▶ _What to produce_
Copy exactly the lines that begin with the line containing "Helchiae, nuptam Ioachimo. *Car*. Quid" and run through the line containing "Facite plana sit, si officiis consulitis.", including both.

┌──

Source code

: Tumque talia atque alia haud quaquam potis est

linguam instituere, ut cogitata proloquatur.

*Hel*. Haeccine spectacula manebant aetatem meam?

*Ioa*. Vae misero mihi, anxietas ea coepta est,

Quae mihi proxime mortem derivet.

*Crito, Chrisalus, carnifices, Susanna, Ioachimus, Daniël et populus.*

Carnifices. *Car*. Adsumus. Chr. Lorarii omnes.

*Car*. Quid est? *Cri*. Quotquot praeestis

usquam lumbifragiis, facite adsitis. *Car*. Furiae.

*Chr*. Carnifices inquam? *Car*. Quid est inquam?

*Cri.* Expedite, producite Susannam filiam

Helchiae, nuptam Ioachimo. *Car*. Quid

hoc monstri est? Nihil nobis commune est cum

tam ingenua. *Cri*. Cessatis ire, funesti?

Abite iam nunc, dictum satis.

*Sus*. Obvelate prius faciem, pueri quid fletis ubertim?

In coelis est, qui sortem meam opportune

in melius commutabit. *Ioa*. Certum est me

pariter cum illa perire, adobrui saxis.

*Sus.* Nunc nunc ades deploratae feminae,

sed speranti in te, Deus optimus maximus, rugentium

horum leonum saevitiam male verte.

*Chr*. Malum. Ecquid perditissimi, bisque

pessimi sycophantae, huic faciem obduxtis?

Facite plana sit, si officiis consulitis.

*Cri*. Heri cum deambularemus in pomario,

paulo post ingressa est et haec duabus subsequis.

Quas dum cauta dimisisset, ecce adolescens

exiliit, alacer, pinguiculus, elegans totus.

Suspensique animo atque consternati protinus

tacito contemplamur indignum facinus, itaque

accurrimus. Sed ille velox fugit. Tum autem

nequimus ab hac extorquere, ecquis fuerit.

└──
┌──

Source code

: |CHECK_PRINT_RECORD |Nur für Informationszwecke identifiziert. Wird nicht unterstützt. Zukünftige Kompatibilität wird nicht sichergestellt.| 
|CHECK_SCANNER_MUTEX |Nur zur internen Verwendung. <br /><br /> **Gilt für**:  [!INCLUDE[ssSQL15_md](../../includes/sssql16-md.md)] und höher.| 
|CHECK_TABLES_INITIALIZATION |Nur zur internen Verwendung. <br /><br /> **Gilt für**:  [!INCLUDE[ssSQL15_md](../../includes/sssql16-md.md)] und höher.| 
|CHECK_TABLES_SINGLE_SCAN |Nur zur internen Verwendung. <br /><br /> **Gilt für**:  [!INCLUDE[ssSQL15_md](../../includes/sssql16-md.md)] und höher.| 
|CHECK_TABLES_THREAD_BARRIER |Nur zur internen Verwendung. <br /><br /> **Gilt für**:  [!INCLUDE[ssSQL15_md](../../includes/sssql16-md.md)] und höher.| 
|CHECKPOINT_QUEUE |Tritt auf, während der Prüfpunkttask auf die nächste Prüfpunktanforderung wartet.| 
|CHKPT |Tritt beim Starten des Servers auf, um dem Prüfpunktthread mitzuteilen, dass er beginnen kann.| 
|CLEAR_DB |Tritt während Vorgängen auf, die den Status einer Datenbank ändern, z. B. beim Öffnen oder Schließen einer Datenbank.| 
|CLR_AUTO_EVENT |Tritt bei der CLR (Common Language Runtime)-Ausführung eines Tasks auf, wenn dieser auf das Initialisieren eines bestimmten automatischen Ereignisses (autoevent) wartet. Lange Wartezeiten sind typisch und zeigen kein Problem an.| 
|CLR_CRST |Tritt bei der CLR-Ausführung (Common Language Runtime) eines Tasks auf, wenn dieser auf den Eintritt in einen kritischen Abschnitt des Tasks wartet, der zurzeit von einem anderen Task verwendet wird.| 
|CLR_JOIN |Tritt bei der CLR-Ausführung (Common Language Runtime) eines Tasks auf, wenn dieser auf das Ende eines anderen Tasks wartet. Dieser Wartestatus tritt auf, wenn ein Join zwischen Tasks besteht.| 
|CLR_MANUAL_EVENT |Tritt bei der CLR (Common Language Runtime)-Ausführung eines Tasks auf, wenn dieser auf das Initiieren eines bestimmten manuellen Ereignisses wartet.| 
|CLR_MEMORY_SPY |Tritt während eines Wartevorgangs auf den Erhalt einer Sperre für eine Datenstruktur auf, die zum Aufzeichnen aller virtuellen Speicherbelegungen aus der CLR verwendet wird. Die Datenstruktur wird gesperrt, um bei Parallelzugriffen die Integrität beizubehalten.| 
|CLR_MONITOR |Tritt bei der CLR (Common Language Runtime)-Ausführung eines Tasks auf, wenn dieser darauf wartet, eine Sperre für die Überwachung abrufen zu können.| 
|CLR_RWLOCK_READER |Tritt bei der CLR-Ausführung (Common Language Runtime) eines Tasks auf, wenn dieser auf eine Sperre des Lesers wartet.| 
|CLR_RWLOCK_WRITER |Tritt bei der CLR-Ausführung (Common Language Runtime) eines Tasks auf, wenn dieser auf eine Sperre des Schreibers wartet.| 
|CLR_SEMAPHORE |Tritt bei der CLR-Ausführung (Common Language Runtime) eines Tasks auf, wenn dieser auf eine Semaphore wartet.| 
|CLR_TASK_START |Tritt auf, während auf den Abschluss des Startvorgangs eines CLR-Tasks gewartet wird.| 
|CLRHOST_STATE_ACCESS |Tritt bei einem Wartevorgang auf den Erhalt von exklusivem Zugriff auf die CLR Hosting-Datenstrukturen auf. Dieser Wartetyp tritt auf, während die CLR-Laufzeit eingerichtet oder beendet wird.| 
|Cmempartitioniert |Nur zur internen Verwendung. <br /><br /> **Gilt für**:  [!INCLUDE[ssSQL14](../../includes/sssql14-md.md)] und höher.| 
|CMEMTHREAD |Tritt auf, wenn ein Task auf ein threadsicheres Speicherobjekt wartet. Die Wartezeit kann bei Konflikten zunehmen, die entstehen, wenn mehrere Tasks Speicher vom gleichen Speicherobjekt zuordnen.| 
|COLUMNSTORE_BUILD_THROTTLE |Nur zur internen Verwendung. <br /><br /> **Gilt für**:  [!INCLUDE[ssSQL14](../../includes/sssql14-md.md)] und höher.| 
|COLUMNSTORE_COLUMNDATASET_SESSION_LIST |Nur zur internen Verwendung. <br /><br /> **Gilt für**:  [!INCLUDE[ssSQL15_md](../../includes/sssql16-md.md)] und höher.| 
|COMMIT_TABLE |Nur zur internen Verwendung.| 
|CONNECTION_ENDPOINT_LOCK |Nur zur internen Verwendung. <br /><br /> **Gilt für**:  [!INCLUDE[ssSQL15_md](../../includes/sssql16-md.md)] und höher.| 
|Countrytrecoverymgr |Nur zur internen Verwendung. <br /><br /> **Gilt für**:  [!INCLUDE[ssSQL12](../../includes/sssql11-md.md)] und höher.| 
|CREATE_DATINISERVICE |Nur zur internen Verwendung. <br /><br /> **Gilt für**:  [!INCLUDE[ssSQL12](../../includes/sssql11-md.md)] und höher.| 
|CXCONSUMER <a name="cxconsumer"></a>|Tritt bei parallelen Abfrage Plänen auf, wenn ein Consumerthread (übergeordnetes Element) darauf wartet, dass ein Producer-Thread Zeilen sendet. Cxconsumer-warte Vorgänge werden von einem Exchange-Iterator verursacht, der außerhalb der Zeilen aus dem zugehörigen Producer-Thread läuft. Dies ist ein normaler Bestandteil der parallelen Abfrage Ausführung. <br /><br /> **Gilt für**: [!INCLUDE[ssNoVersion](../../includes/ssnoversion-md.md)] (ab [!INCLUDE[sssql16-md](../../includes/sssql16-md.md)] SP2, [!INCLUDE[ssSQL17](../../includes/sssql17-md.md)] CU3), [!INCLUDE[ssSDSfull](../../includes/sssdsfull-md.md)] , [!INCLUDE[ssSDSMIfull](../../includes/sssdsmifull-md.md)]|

└──

▶ _Result_
Helchiae, nuptam Ioachimo. *Car*. Quid

hoc monstri est? Nihil nobis commune est cum

tam ingenua. *Cri*. Cessatis ire, funesti?

Abite iam nunc, dictum satis.

*Sus*. Obvelate prius faciem, pueri quid fletis ubertim?

In coelis est, qui sortem meam opportune

in melius commutabit. *Ioa*. Certum est me

pariter cum illa perire, adobrui saxis.

*Sus.* Nunc nunc ades deploratae feminae,

sed speranti in te, Deus optimus maximus, rugentium

horum leonum saevitiam male verte.

*Chr*. Malum. Ecquid perditissimi, bisque

pessimi sycophantae, huic faciem obduxtis?

Facite plana sit, si officiis consulitis.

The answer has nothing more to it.